Se é para ver ‘Giù la testa’, por favor veja-o na sua versão de 150 min. As
várias versões cortadas do estúdio já desapareceram mas restam duas em DVD, uma
de 147 e uma de 150 min. A questão é se 3 minutos fazem a diferença. A resposta
é sim. Os 3 minutos em questão consistem no último dos flashbacks, e foram
cortados mesmo mesmo no final do filme (o flashback encaixa 30 segundos antes
do final do filme). Quem o cortou deve ter achado o flashback supérfluo (é na
realidade um pouco polémico, daí a razão de ter sido cortado). Eu acho que não.
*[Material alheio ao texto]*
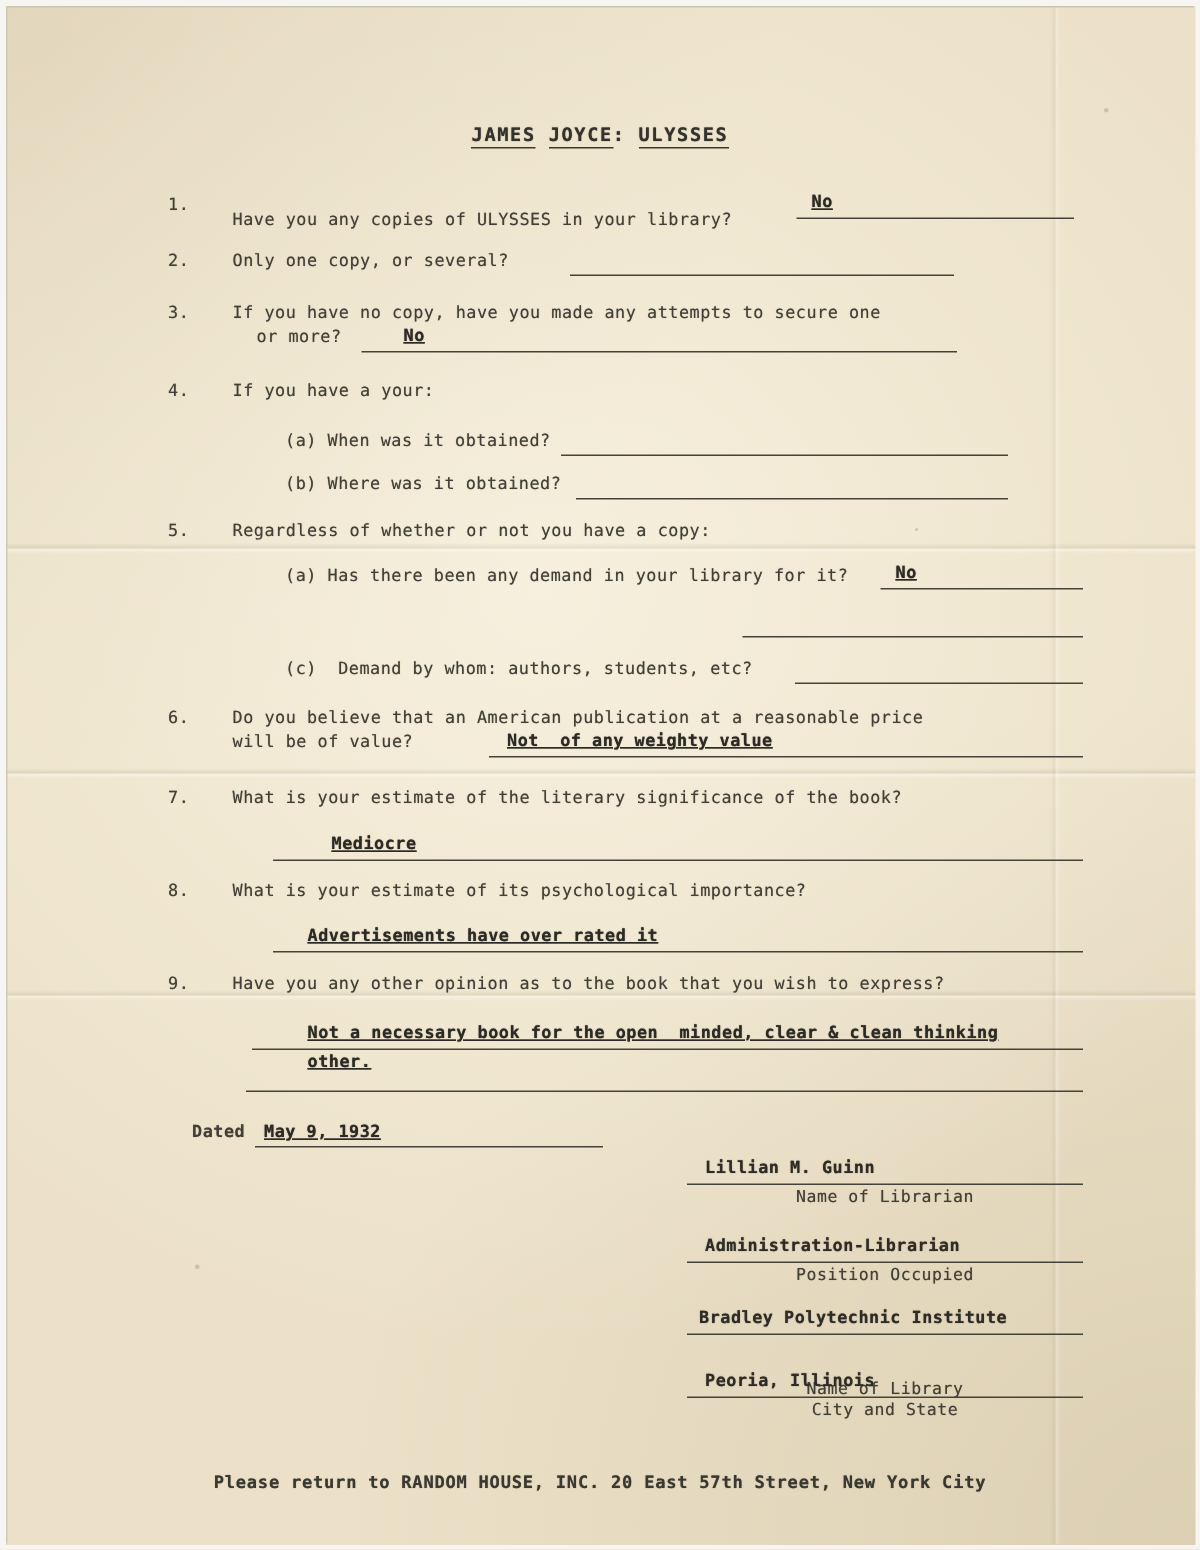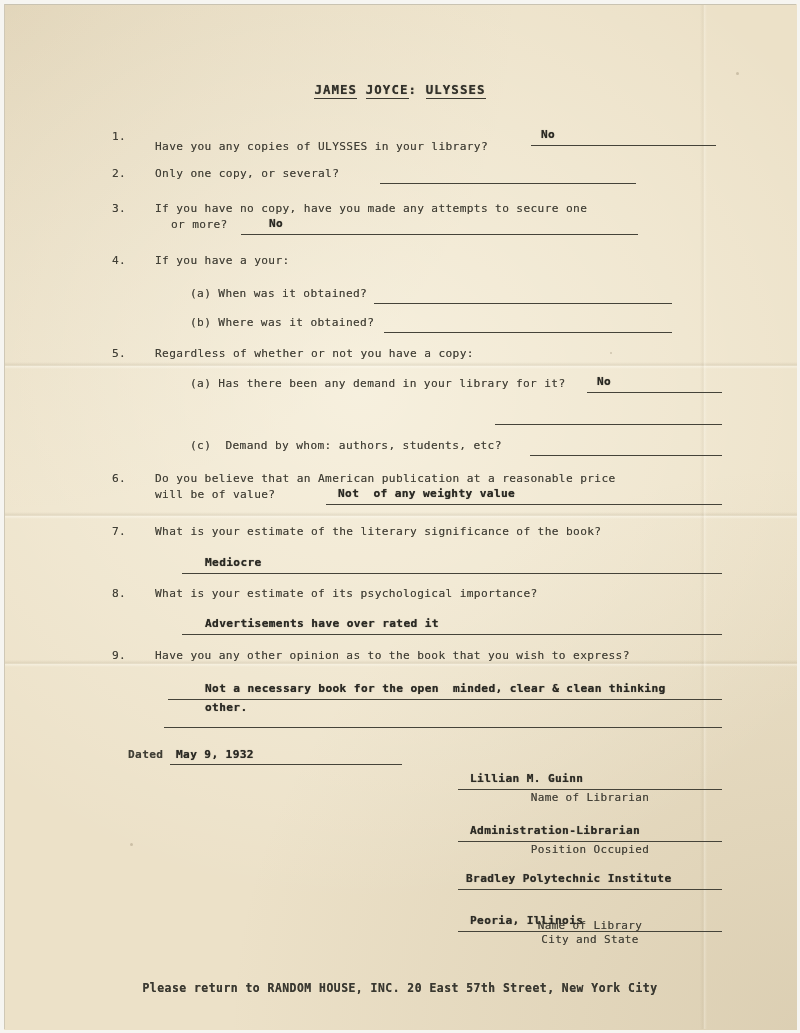--- a/index.html
+++ b/index.html
@@ -101,6 +101,7 @@
     color: #2b2a24;
     font-weight: bold;
     text-shadow: 0 0 0.7px rgba(35,34,28,0.8);
+    text-decoration: underline;
   }
 
   

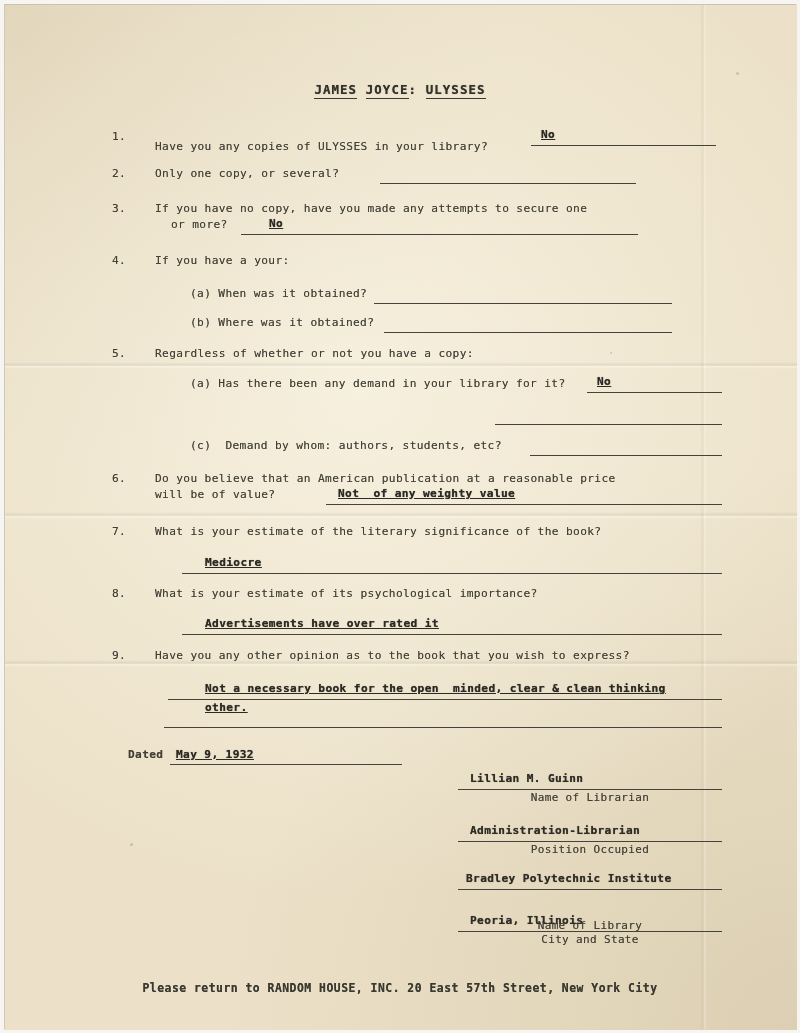--- a/index.html
+++ b/index.html
@@ -229,7 +229,7 @@
 
     <div class="abs typed qnum" style="top:525px;">7.</div>
     <div class="abs typed qtext" style="top:525px;">What is your estimate of the literary significance of the book?</div>
-    <div class="abs typed answer ans-indent" style="top:556px;">Mediocre</div>
+    <div class="abs typed answer ans-indent" style="top:556px;margin-left:16px;">Mediocre</div>
     <div class="rule" style="left:182px; top:573px; width:540px;"></div>
 
     <div class="abs typed qnum" style="top:587px;">8.</div>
Acho que o filme não faz sentido sem ele. Esse flashback justifica todo o filme
e fecha a compreensão daquilo que é Sean, uma das mais complicadas personagens criadas
por Leone (se não a mais, rivalizando com a de DeNiro em Once Upon a Time in America).
‘Giù la testa’ poderá ser o pior filme de Leone. Mas é um grande filme. Os
jovens podem vê-lo pelas sequências à Leone, mas acharão o seu ritmo mais lento
e menos explícito. Mas à medida que os anos passam ficarão surpreendidos em
encontrar elementos no filme que nunca tinham descoberto. Só um filme bom
proporciona estas camadas e não se esgota com a sua primeira visualização.